**Problems and tasks:**
1. Answer these questions from the passage about Sargon.
(a) What city does Sargon name as his own?
(b) What were the priests who served at the east-facing temples called?
(c) What Jerusalem priest does Nehemiah 11:13 mention?
2. Reproduce the passage about Sargon word for word, starting at "Sargon was a" and ending at "priest named Am-ashai.".

**Passage given:**
━━━━━━
Sargon, the mighty king, king of Akkadê am I,

My mother was lowly; my father I did not know;
The brother of my father dwelt in the mountain.
My city is Azu-piranu, which is situated on the bank of the Purattu [Euphrates],
My lowly mother conceived me, in secret she brought me forth.
(From here.)

Sargon was a Kushite ruler. In the ancient world, the east-facing temples were considered the mansion (hâît) or the house (pirû) of the deity. They were O-piru, meaning “Sun House” or “House of the Sun.” The priests who served at the temples were called Hapiru and they were devotees of Horus.

Sargon I (Nimrod) is said to have been born to a lowly virgin queen who was overshadowed by the High God. He was born in an O-piru. His home city was called Azu-piranu, meaning House of God . Azu was an ancient name for the Creator.  It is Azu in Akkadian, Asa in Chadic, Asha in Kushitic, and Ashai in Hebrew. Nehemiah 11:13 mentions a Jerusalem priest named Am-ashai.
 
In the oldest known Messianic tradition the Son of God is born as a calf to his mother Hathor whose is portrayed as a sacred cow, and the birth took place in a stable with the Babe sleeping in a crib.
━━━━━━
**Stored data entries:**

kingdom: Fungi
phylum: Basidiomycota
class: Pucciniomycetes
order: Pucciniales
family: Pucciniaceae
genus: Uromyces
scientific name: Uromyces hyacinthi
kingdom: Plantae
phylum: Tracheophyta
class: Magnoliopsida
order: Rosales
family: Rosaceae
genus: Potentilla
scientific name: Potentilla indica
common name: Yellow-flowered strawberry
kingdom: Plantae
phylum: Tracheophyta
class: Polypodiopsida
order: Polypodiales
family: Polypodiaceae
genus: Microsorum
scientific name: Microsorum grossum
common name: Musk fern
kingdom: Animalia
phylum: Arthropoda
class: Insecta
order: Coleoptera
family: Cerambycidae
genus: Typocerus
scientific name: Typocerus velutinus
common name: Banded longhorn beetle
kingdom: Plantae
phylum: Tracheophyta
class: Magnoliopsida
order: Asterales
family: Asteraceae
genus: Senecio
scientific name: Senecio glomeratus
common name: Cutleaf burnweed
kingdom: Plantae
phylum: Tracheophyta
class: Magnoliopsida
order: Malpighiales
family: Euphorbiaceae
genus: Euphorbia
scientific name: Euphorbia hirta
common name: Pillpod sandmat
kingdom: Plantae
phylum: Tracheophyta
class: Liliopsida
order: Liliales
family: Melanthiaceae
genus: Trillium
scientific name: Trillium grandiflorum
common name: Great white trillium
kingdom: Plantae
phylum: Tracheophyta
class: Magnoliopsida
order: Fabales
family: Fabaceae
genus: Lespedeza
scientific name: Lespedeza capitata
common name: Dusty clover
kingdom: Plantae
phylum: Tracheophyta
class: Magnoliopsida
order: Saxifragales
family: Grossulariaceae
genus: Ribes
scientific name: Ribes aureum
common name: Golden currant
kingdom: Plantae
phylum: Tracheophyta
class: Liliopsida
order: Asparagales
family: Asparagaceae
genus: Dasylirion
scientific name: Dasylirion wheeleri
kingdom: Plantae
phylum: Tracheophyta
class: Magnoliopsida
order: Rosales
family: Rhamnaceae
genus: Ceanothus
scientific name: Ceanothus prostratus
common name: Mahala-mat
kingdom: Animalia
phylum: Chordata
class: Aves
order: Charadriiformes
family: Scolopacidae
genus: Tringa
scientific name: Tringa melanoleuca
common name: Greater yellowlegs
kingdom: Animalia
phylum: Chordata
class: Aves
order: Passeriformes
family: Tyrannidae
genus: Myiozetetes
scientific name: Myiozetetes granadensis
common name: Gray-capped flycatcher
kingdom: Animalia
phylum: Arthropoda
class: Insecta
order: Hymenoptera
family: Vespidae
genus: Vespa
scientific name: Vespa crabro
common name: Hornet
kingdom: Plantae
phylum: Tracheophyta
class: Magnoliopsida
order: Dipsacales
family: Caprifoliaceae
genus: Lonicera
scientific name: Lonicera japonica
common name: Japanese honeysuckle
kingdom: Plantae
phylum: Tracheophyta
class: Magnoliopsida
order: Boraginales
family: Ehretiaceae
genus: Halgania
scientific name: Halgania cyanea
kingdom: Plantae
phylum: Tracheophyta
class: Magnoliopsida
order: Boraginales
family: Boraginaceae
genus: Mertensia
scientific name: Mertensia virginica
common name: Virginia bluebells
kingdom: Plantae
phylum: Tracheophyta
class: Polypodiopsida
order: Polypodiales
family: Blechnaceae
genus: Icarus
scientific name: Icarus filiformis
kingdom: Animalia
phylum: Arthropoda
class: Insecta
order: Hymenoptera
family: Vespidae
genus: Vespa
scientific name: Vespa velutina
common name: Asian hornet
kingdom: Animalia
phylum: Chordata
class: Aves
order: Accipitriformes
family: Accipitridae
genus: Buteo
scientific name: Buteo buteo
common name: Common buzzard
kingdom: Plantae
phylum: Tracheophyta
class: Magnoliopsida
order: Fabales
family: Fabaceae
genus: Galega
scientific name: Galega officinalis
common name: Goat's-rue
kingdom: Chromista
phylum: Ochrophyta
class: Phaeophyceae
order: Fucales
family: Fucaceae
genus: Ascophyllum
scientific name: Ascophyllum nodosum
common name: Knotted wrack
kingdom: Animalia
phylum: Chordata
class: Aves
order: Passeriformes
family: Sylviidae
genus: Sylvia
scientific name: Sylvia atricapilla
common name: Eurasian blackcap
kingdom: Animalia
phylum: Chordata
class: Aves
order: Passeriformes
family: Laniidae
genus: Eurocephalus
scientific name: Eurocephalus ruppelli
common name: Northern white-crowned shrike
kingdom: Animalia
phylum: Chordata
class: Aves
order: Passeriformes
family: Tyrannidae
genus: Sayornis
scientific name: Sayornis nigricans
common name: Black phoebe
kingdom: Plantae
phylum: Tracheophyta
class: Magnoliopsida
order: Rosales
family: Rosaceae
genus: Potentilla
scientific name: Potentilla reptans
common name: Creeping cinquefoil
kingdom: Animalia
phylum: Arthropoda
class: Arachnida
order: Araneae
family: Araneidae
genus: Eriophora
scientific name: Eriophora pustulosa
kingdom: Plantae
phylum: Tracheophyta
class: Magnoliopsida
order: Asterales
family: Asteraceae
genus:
━━━━━━
**Task solutions:**
1.
(a) Azu-piranu
(b) Hapiru
(c) Am-ashai

2.
Sargon was a Kushite ruler. In the ancient world, the east-facing temples were considered the mansion (hâît) or the house (pirû) of the deity. They were O-piru, meaning “Sun House” or “House of the Sun.” The priests who served at the temples were called Hapiru and they were devotees of Horus.

Sargon I (Nimrod) is said to have been born to a lowly virgin queen who was overshadowed by the High God. He was born in an O-piru. His home city was called Azu-piranu, meaning House of God . Azu was an ancient name for the Creator.  It is Azu in Akkadian, Asa in Chadic, Asha in Kushitic, and Ashai in Hebrew. Nehemiah 11:13 mentions a Jerusalem priest named Am-ashai.